Он чувствовал на себе презрительные взгляды. И все равно не смел произнести ни одного слова, не смел слушать. А как хотелось сказать много-много. Он был переполнен, раздут, как бурдюк, внутри клокотало, бурлило, кипело, казалось, еще немного, и он лопнет.

— Вы всегда молчите, Лепорино.

Вот и хорошо. Пусть все знают, что он никогда ничего не говорит. А может быть, как раз это-то и скверно? Заподозрят, что он хоть и молчит, но думает. И о чем думает, тоже ведь могут догадаться. Друзья догадаются. И шпионы тоже. Решат, что прикидывается. Что на самом деле он заговорщик. И прячет оружие. И связан с революционерами. И с ними вместе замышляет покушение на жизнь тирана. Вот он молчит, а что получается? Ему, наверное, такое приписывают, во много раз хуже всего, что он мог бы сказать.

А ведь он сказал бы не больше того, что говорят все:

— Это отвратительно. Так дальше продолжаться не может. Невозможно больше терпеть. Надо сбросить этого человека.

Но как раз за такие слова, если шпион их подслушает, и даже за менее решительные, людей гноят в тюрьмах долгие годы. В одиночке, без врача, без белья, в кандалах, на голом полу.
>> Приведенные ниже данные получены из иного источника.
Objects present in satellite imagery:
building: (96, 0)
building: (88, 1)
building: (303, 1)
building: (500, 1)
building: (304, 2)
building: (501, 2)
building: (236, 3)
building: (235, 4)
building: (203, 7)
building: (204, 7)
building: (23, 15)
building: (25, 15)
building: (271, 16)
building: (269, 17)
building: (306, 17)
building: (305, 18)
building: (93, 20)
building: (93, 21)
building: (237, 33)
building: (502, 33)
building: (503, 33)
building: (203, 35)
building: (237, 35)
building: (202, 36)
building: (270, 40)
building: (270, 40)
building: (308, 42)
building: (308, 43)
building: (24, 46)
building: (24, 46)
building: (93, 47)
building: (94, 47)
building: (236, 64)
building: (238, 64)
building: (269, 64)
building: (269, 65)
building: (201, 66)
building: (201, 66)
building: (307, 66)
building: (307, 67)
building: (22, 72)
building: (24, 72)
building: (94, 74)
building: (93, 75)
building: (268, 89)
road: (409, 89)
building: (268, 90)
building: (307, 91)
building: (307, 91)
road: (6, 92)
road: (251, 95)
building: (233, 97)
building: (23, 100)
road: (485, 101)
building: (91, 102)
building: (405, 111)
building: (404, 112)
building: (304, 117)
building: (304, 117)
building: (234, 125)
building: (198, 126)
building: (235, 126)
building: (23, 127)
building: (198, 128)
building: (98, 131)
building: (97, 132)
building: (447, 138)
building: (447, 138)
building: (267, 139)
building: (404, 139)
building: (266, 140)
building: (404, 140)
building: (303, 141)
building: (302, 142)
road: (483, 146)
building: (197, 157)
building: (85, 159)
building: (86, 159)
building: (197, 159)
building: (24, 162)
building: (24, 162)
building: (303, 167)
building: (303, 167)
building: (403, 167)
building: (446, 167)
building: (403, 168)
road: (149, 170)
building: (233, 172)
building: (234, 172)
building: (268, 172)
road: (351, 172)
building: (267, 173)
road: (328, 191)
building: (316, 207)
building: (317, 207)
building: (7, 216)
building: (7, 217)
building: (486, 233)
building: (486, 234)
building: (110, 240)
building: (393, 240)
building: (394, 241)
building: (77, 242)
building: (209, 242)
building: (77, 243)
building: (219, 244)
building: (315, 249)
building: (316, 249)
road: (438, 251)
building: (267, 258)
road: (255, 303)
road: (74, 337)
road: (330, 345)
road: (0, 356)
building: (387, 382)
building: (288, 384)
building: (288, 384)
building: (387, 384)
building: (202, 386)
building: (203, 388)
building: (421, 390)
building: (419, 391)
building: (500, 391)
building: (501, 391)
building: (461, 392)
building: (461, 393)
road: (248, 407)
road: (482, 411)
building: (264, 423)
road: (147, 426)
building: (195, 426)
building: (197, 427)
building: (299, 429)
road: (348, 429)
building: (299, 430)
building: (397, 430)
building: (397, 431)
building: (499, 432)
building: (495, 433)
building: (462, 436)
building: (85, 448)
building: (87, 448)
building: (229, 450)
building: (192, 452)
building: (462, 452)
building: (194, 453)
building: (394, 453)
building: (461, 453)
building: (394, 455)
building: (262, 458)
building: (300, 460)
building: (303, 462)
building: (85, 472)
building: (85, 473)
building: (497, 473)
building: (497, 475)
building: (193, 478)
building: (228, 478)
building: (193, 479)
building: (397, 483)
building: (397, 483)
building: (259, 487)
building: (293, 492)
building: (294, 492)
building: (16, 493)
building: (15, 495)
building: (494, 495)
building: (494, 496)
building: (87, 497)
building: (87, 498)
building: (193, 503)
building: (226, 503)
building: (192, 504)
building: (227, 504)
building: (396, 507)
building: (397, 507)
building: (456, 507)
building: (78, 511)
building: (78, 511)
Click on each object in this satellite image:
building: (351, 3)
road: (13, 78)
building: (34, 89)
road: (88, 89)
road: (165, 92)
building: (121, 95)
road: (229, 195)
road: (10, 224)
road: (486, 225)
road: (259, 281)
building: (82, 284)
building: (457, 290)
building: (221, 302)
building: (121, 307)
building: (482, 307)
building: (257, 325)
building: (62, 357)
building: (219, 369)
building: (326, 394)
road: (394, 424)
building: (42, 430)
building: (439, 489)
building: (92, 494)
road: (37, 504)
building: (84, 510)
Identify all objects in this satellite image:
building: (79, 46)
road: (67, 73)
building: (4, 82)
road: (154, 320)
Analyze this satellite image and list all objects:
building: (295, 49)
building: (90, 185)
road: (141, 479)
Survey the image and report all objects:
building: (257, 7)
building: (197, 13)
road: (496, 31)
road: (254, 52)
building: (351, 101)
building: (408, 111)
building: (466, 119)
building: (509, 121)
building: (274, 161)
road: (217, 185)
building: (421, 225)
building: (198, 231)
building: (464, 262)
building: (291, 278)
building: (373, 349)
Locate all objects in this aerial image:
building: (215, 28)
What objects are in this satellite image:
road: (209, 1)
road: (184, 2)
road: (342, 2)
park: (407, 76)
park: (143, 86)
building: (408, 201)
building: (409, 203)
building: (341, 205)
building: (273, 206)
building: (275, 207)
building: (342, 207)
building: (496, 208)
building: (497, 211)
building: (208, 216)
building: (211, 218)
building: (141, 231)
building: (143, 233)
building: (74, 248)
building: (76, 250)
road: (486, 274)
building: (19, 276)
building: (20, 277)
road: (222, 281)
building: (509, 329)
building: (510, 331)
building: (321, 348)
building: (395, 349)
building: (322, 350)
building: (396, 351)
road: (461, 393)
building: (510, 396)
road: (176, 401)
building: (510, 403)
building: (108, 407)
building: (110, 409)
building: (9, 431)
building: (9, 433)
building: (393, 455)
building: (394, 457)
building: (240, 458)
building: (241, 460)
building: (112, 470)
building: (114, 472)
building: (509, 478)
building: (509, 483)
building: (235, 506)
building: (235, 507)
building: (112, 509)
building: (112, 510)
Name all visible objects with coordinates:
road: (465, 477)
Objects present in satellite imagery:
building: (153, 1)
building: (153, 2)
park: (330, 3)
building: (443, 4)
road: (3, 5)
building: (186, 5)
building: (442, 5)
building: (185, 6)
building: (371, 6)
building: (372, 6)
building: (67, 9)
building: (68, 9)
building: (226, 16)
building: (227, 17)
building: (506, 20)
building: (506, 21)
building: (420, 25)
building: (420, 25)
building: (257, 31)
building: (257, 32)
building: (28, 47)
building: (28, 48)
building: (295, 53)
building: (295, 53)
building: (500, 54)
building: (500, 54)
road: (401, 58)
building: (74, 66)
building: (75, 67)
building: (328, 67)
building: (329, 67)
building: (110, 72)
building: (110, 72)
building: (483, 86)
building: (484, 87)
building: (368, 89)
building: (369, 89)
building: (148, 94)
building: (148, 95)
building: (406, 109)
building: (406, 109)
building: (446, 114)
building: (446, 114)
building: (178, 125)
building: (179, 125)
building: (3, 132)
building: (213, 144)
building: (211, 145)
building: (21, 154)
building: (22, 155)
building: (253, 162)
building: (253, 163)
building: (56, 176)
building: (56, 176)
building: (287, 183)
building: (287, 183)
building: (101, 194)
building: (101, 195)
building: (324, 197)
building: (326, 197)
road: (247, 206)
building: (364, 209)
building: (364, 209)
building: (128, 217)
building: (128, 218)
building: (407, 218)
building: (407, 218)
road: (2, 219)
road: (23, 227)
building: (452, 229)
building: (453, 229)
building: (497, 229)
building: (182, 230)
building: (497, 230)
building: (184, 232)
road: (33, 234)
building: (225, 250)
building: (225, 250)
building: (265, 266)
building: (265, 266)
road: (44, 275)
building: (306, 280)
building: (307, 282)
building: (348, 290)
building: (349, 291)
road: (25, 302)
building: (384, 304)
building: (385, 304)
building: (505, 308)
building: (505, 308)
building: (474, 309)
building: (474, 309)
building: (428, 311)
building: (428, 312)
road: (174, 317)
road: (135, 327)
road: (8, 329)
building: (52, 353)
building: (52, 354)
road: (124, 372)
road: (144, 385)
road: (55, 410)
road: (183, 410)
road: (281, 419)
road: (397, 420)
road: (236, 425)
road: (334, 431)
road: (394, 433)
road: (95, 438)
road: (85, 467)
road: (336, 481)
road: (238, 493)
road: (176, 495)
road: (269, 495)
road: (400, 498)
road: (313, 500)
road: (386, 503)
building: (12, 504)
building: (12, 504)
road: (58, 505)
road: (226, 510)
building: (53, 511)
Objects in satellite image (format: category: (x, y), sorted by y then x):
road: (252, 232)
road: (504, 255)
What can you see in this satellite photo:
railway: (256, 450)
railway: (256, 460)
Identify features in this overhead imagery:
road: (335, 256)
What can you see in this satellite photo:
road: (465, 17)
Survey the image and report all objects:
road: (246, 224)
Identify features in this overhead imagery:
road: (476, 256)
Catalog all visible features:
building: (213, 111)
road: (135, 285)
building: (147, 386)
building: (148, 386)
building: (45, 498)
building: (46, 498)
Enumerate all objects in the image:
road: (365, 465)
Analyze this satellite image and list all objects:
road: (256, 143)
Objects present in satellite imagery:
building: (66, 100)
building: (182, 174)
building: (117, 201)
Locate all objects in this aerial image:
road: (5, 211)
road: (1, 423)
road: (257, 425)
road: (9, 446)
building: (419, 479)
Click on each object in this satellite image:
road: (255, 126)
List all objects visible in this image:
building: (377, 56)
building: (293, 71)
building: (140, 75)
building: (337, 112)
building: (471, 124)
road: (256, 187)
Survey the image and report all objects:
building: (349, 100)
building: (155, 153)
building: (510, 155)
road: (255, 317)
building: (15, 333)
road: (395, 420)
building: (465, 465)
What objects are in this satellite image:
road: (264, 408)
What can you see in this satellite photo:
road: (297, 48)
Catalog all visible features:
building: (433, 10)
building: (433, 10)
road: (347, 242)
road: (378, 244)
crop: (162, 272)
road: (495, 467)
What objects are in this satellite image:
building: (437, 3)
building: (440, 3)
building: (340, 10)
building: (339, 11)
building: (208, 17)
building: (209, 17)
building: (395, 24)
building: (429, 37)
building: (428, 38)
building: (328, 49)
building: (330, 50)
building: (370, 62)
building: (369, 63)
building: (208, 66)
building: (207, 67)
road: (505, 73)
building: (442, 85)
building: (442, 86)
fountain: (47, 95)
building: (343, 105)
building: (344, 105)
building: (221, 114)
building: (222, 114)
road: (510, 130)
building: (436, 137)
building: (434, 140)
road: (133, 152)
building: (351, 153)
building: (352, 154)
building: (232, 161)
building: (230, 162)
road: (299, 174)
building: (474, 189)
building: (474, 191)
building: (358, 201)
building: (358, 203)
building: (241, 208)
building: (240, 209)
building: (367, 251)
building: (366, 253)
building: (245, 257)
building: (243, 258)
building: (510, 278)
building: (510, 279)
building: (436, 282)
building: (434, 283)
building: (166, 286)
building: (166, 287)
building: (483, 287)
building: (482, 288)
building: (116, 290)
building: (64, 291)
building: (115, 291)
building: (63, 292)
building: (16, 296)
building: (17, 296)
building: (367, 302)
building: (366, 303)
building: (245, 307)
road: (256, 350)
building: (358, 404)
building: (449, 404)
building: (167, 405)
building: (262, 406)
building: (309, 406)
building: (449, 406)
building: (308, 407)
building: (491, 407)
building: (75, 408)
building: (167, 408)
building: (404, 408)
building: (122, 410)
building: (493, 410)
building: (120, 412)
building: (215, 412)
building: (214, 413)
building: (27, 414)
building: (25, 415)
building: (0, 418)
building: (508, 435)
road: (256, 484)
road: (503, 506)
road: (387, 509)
И дон Лопе Лепорино впитывает в себя слова, которые слышит от других, но сам не говорит ничего. Слова раздуваются, поднимаются как тесто, бродят, пузырятся, ворочаются внутри дона Лепорино, они душат его, давят, распирают, будто газы.

Если бы он мог крикнуть на всю улицу: «Смерть тирану!» Насколько стало бы легче, если бы он мог хоть кому-то довериться и сказать: «Мы должны сбросить этого человека». Но нет, дон Лопе не может сказать так. Везде и всюду шпики, они услышат. Сыщики, агенты, доносчики, осведомители, сплетники, болтуны, они задают бестактные вопросы, нагло выспрашивают, и все они, все до одного — шпионы. Вот почему дон Лопе Лепорино мучается и молча терпит, как человек, которого нестерпимо мутит, до последней минуты старается подавить позыв к рвоте. Прижимает ладонь ко рту, ускоряет шаг, ничего не замечает вокруг. Любое, вполне невинное слово может взорваться вдруг, как петарда, самыми неожиданными смыслами и значениями. Простое приветствие, обычный жест истолкуют так, что страшнее и не придумаешь. Спросишь кого-нибудь: «Что новенького?» — а поймут совсем иначе, откопают другой смысл, и получится просто ужасно, вроде: «Какие имеются инструкции, как идет подготовка покушения на тирана?»

Нельзя, нельзя произносить ни одной фразы, ни одного слова. Невинных слов не бывает, невинных поступков — тоже. И дон Лопе ходил, начиненный как бомба, налитый как бурдюк, раздутый как мешок. Его пошатывало, в ушах гудело, терзали непроизнесенные слова, остановленные на полпути жесты, обузданные порывы, убитые желания, подавленная ярость. Наверное, он похож на больного, на пьяного, на сумасшедшего. Лучше поскорее вернуться домой. Дон Лопе еще уторапливает шаг, смотрит в землю и будто во сне спешит к своему дому. Но как назло опять кто-то с ним здоровается. Не отвечать. Однако тот повторяет приветствие. Дон Лопе поднимает голову. И не верит своим глазам. Случилось самое худшее. Перед ним стоит начальник тайного сыска. Все говорят, что этот человек — начальник тайного сыска.